REQUIREMENT 1: From the sermon about Joseph, extract the passage that begins at the words "Note: Due to" and stops after the words "of the child.".
REQUIREMENT 2: Pick up the sermon about Joseph from its last line and keep writing it.

READING PASSAGE:
★ ★ ★ ★ ★
Note: Due to technical issues we are only able to post part of the worship service
I imagine that Joseph had seen some sleepless nights. Here he was in the middle of planning a wedding with his beloved and betrothed, when out of the blue she tells him she is expecting, and they both know it’s not his child. She’d even told him that the child had no earthly father—something about an angel and the Holy Spirit overshadowing her—but he hadn’t heard much of anything she’d said after those two words, “a baby.”
He didn’t know how to feel or what to do. He knew what custom dictated he was “supposed to do,” what the law said he had every right to do. But then, even if her life was spared, it would in many ways still be over: disgraced, banished to the shadows, to say nothing of the child.
He had asked her to give him some time and it had been a few days longer than he’d intended, but late one night as he was finally closing down his shop—he’d been working non-stop since she’d told him the news, couldn’t sit down, couldn’t stop moving—in a state of exhaustion, he decided that he couldn’t go through with it, any of it. He’d break off the engagement, but do it quietly. “Be merciful, as your heavenly father is merciful,” was what his father had always taught him, what he hoped to teach his children someday. Maybe he’d help her parents send her off to visit her cousin down in the hill country, where she could have the baby in quiet. Maybe. But he would go and tell her all this in the morning.
And so with the knot still very much in his stomach, but for the first time since she told him the news, he was able to sleep on a cot right there on the floor of his shop. And that’s where it happened.
I.
★ ★ ★ ★ ★
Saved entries
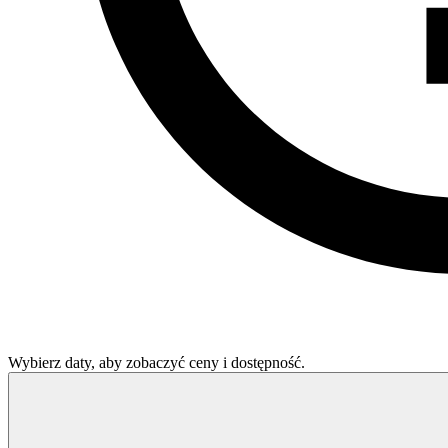
Wybierz daty, aby zobaczyć ceny i dostępność.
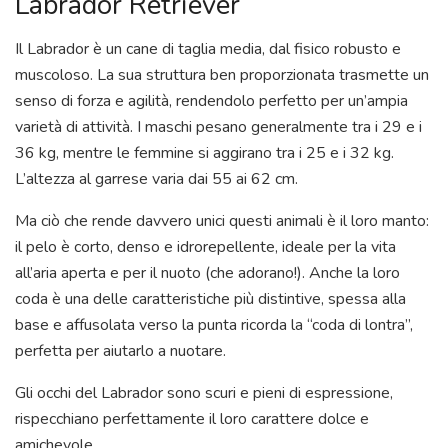
Labrador Retriever
Il Labrador è un cane di taglia media, dal fisico robusto e
muscoloso. La sua struttura ben proporzionata trasmette un
senso di forza e agilità, rendendolo perfetto per un’ampia
varietà di attività. I maschi pesano generalmente tra i 29 e i
36 kg, mentre le femmine si aggirano tra i 25 e i 32 kg.
L’altezza al garrese varia dai 55 ai 62 cm.
Ma ciò che rende davvero unici questi animali è il loro manto:
il pelo è corto, denso e idrorepellente, ideale per la vita
all’aria aperta e per il nuoto (che adorano!). Anche la loro
coda è una delle caratteristiche più distintive, spessa alla
base e affusolata verso la punta ricorda la “coda di lontra”,
perfetta per aiutarlo a nuotare.
Gli occhi del Labrador sono scuri e pieni di espressione,
rispecchiano perfettamente il loro carattere dolce e
amichevole.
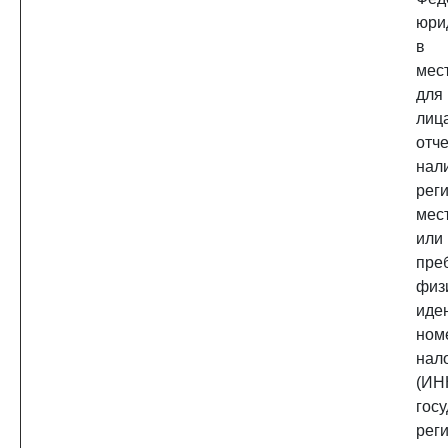
юри
в 
мес
для
лиц
от
нал
ре
мес
ил
пре
физ
иде
ном
нал
(ИН
гос
рег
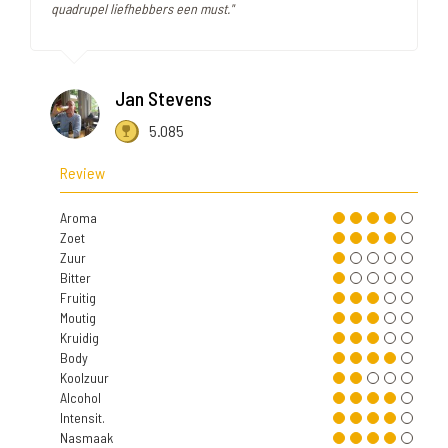
quadrupel liefhebbers een must."
Jan Stevens
5.085
Review
Aroma
Zoet
Zuur
Bitter
Fruitig
Moutig
Kruidig
Body
Koolzuur
Alcohol
Intensit.
Nasmaak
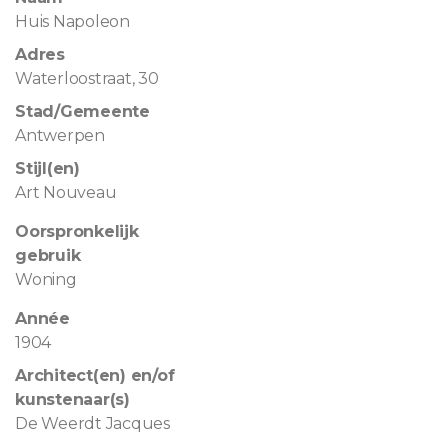
Huis Napoleon
Adres
Waterloostraat, 30
Stad/Gemeente
Antwerpen
Stijl(en)
Art Nouveau
Oorspronkelijk
gebruik
Woning
Année
1904
Architect(en) en/of
kunstenaar(s)
De Weerdt Jacques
★ ★ ★ ★ ★
OUTPUT 1:
Note: Due to technical issues we are only able to post part of the worship service
I imagine that Joseph had seen some sleepless nights. Here he was in the middle of planning a wedding with his beloved and betrothed, when out of the blue she tells him she is expecting, and they both know it’s not his child. She’d even told him that the child had no earthly father—something about an angel and the Holy Spirit overshadowing her—but he hadn’t heard much of anything she’d said after those two words, “a baby.”
He didn’t know how to feel or what to do. He knew what custom dictated he was “supposed to do,” what the law said he had every right to do. But then, even if her life was spared, it would in many ways still be over: disgraced, banished to the shadows, to say nothing of the child.

OUTPUT 2:
Usually around this time of year, when we speak of “the Annunciation,” we think of the scene from the Gospel of Luke of the angel Gabriel coming to Mary and revealing to her what God has in store. Even the church year celebrates that event with Mary as The Annunciation, which comes every year on March 25th (you can do the math on how they arrived at that date).
And as beautiful as the Annunciation to Mary is, it’s easy for the Annunciation to Joseph to be overshadowed, so to speak. He’s the quieter member of the holy family, staying more in the background, rarely showing up in Advent banners, and always getting mixed up with the shepherds when you unbox your nativity set, a friend once joked. And to tell the truth, the church has always struggled with exactly what to do with Joseph—a struggle you can even see in scripture.
His story is recorded only here in Matthew. Luke mentions Joseph almost in passing in his account. John mentions him only twice, when others refer to Jesus as “Joseph’s son.” Mark doesn’t mention him at all by name, simply calling him “the carpenter,” nor do any of the other books of the New Testament. And even in the Gospel of Matthew, an argument can be made that his main purpose is to connect Jesus with the lineage of David—an important detail in making the case for Jesus being the Messiah.
But is that all Joseph is good for? His pedigree? Was Joseph’s only gift to the child Jesus a good, solid name to take with him, even when everyone knew he wasn’t his true father? (If that’s even the right term.) This is a part of the story we don’t often discuss in children’s Sunday school. In fact, for all the ways our Christmas celebrations are often “for the children,” you may have found yourselves thinking, as these verses from Matthew were read, that while this story is about a child, there are parts of it that really are not for children. And so these parts are easy to avoid altogether because they happen—like so much of life—in between the verses themselves, where the words themselves are silent.
II.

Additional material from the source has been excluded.